The simplicity of the entity's statement had taken her by surprise; from what she had discovered about Time lately, the entity was hardly benign, and after the Division's plan to destroy the universe and with the Ravagers, she had expected the entity to kill her outright; as the last and first Time Lord in the universe, she had been sure she would have made a great sacrifice. "Oh. Really?"

The entity had smiled at her in a teasing manner - did she smile in the same way to her friends? "You can leave here, but you won't outrun me. Your time is heading to its end."

The Doctor remembered the sinking feeling in her chest, knowing what this was. It was a prophecy, similar to the ones her tenth and eleventh selves had received, of how her song was ending, how the Silence had made it their mission into trying to stop her from reaching Trenzalore to release the pocket universe locked Gallifrey… "No, it's not. You're wrong."

The entity had to be wrong.

She had barely lived in this body, only a few decades but close to a century. She couldn't be on her way to regeneration. She just couldn't…!

"Nothing is forever. No regeneration, no life," the entity had gone on to say, looking at her with cool sympathy, making the Doctor realise that Time seemed to reflect those whose minds it was facing; in Storms' case, the entity was hostile, evil, focused on destruction. But with her, the entity was mellow and non-destructive. "Beware of the forces that mass against you. And their Master."

Master.

Oh, no.

Did that mean-?

Somehow the Doctor imagined that the entry was referring to the Master. He had survived. He was going to come back, he was going to unleash another one of his sick schemes on the universe again, and she would die again. How many times was she going to let the Master kill her lives before she found a more permanent way of stopping him, instead of yearning for the little boy whom she had befriended so many lifetimes ago? That boy was gone, for good. Why couldn't she see that?
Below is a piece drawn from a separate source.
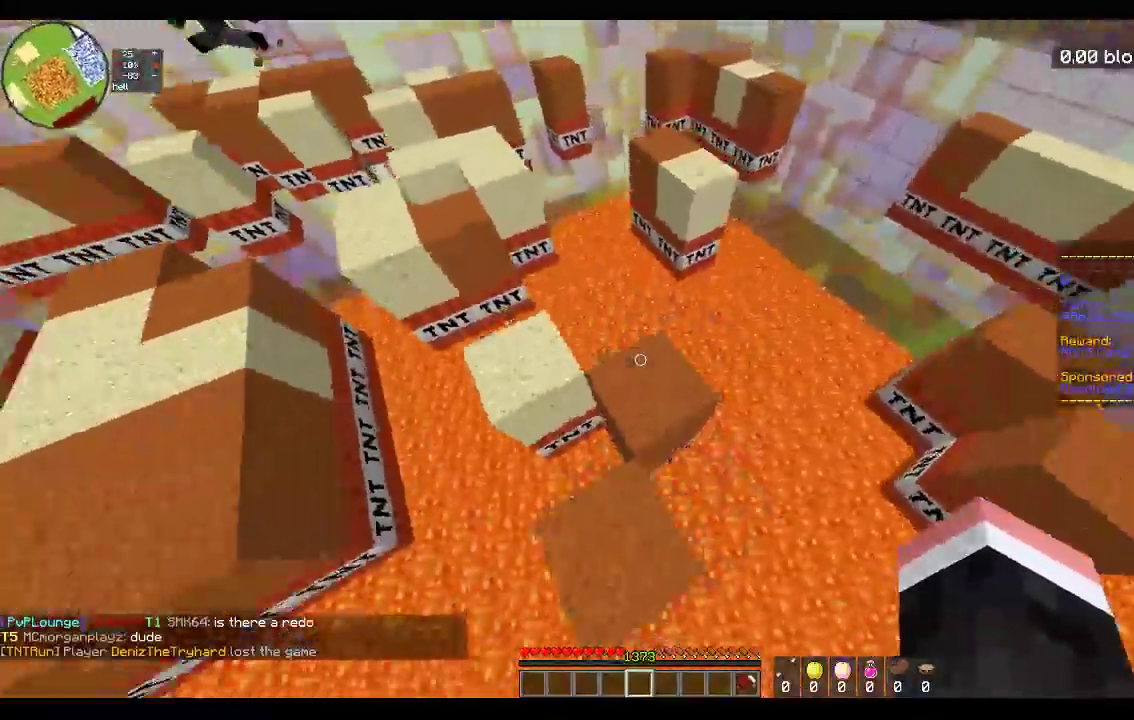
{"keys": ["space", "w"], "mouse": [], "events": [[133, "a", "down"], [150, "d", "up"], [183, "space", "up"], [433, "a", "up"], [483, "space", "down"]]}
"What do you mean?" The Doctor had asked desperately, determined to find out more, but fed up with being given only the smallest amount of warning before it actually happened. "What do you mean, their Master?"

But the entity refused to say anymore - whether it was because it felt it had said enough, or if it obeyed the Laws imposed on it by the Time Lords, she couldn't tell - and said, "I restore you, Doctor. Reunify you. But for how long?"

A prophecy.

The Doctor was unsure what to make of what she had just heard and what the entity said, but beyond the implications, she wondered how long she would have to wait before she regenerated again. She despised regeneration, despite knowing that because of it she had been shaped by the events and the personalities of her past lives, but ever since that painful regeneration after Mondas was destroyed, she had not wanted to go through with it again. Furthermore, she sometimes wondered what her life would have been like had she hadn't taken in the Time Vortex away from Rose, how her post-war ninth incarnation would have developed. Would she have met Donna and Martha, or what about Amy and Rory?

On top of that, she wanted to find a moment to make some kind of peace with Yaz. Would she have time to do that before the slate was wiped clean?

Only time would tell.


Author's note - I've recently seen on Screenrant an article about why Thasmin simply won't work, and after remembering what Tecteun said about the Doctor's companions and how the Doctor actually treats Yaz, I agree with it.